American indie rock band The National was formed in Cincinnati, Ohio in 1999 but is now currently based in Brooklyn, New York. They have captivated audiences world wide with their dark, melancholic but complex songs. Matt Berninger, lead singer and frontman has a voice signature to the band’s distinctiveness, as a baritone he manages to sing us into a trance like state of mind, sweeping over the multitude with so much honesty. The rest of the band is composed of two pairs of brothers: twins Aaron (guitar and keyboards) and Bryce Dessner (guitar) and Scott (bass) and Bryan Devendorf (drums).

Their newest album was released on May 21st 2013, Trouble Will Find Me has already been critically acclaimed in the US. They opened with “Don’t Swallow the Cap” off their new album accompanied with changeable screen displays, vibrant lights and erratic (in an artsy way) graphics. Complemented by a small but noteworthy orchestra, the band delivered “Bloodbuzz Ohio” and “Mistaken for Strangers” with the crowd: a combination of young things, old things, hip things and gorgeous things lapping up each maudlin and morose word of it, chiming in with stirring sing-alongs.
Let me talk about Berninger. He is the definition of Mr. Intense. He has a magnificent voice: think Nick Cave meets Leonard Cohen, deep and brooding, meditative yet guilt ridden. He strides on the stage liked a confined animal, tugging and tearing at his shirt and sometimes stopping, fists clenched tight to gaze into the distance and howl unconceivable floods of torment. They performed “Squalor Victoria”, followed by “I Need My Girl” along with crowd pleasers like “Abel” from their 2005 album Alligator and “Graceless” off their latest album.
Plenty of material was played from their 2007 release Boxer as well and those songs received an exceptional response from the crowd, while the album’s outstanding opener “Fake Empire” was a monster of a tune conveyed live.
After the encore, The National played “I Should Live in Salt” which was written about Berninger’s brother. From the opening lyrics, “Don’t make me read your mind, you should know me better than that,” it was easily the most moving moment of the night. At times sounding authoritative, other times pretty and with lyrics that are more often than not contemplative.

During “Mr.

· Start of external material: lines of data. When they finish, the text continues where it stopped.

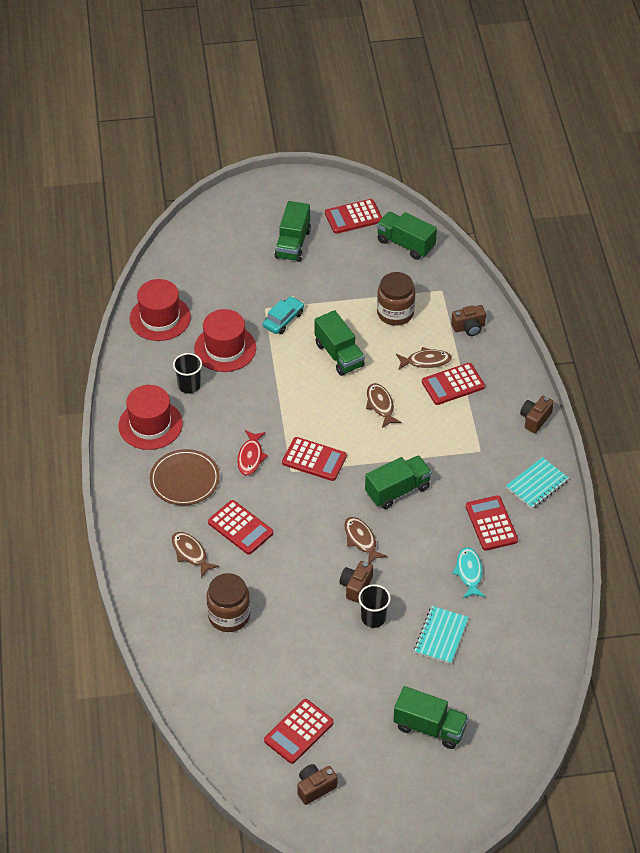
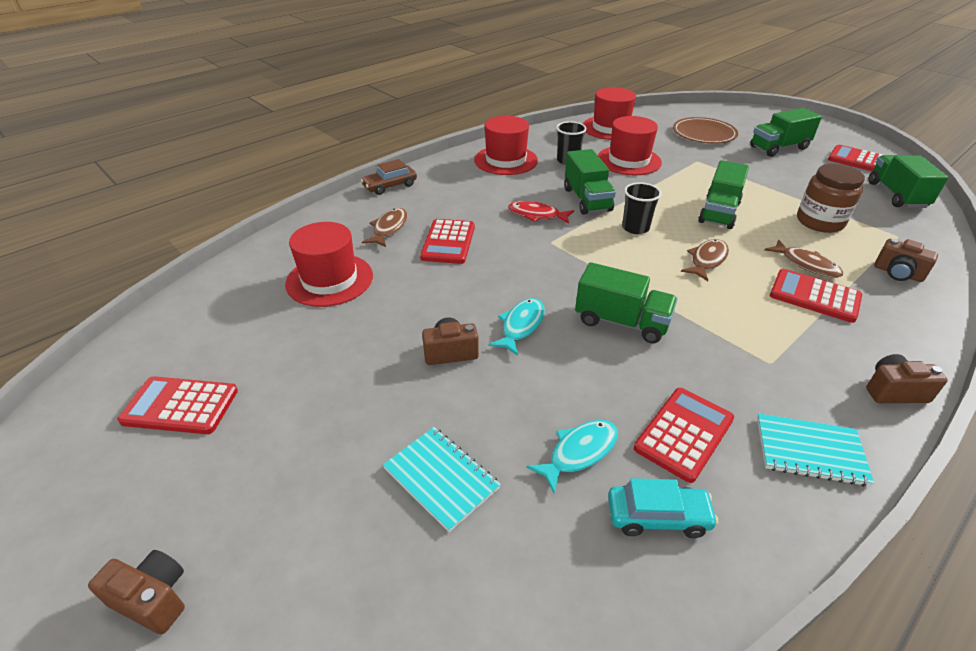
camera: 55 degrees right, 10 degrees down
brown plate [150,449,220,506] -> brown plate moved to [673,117,738,144]
brown jar [207,573,250,632] -> red hat [285,222,373,307]
red fish [237,430,268,476] -> red fish turned 45 degrees clockwise [508,201,574,224]
turquoise car [263,296,304,334] -> turquoise car moved to [608,478,718,538]
red calculator [282,437,347,481] -> none
brown camera [297,764,337,805] -> brown camera moved to [88,550,185,635]
brown fish [344,517,387,563] -> turquoise fish [488,298,545,356]
black cup [358,584,391,628] -> black cup moved to [622,182,662,234]
green truck [393,686,469,749] -> green truck moved to [564,149,616,215]
turquoise notebook [414,606,469,664] -> turquoise notebook turned 60 degrees clockwise [383,427,501,532]
none -> brown car [361,159,417,195]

November” as he has done so many times, Berninger jumped into the crowd, shouting the lyrics while scaling between fans, onto speakers, all the way to the back, then serpentining his way through the masses. Crowd glad-handing and embracing fans.
The other song that unquestionably blew my mind was the opener from High Violet, “Terrible Love”. There was no way I was expecting the band to take a serene, passive track and convert it into the powerful song it is live. The band bumps up the intensity of the song by altering the structure, and Berninger delivered some of his most impassioned vocals of the night during this tune.
The band was so remarkable from the beginning of the show to the stunning encore that it is tough to pick out a single, ultimate moment from the performance. Love it or hate it, it’s an extraordinarily powerful concert, giving color to the lyrics and melodies of some stimulating and well-conceived songs.
The National’s concert was definitely memorable, dark, enigmatic and intelligent. Their songs creep up on you, nag at your consciousness and ensnare your soul. It is both the sensitivity and the self-awareness that makes their live performances and music exquisite. 24 songs, enchantingly delivered.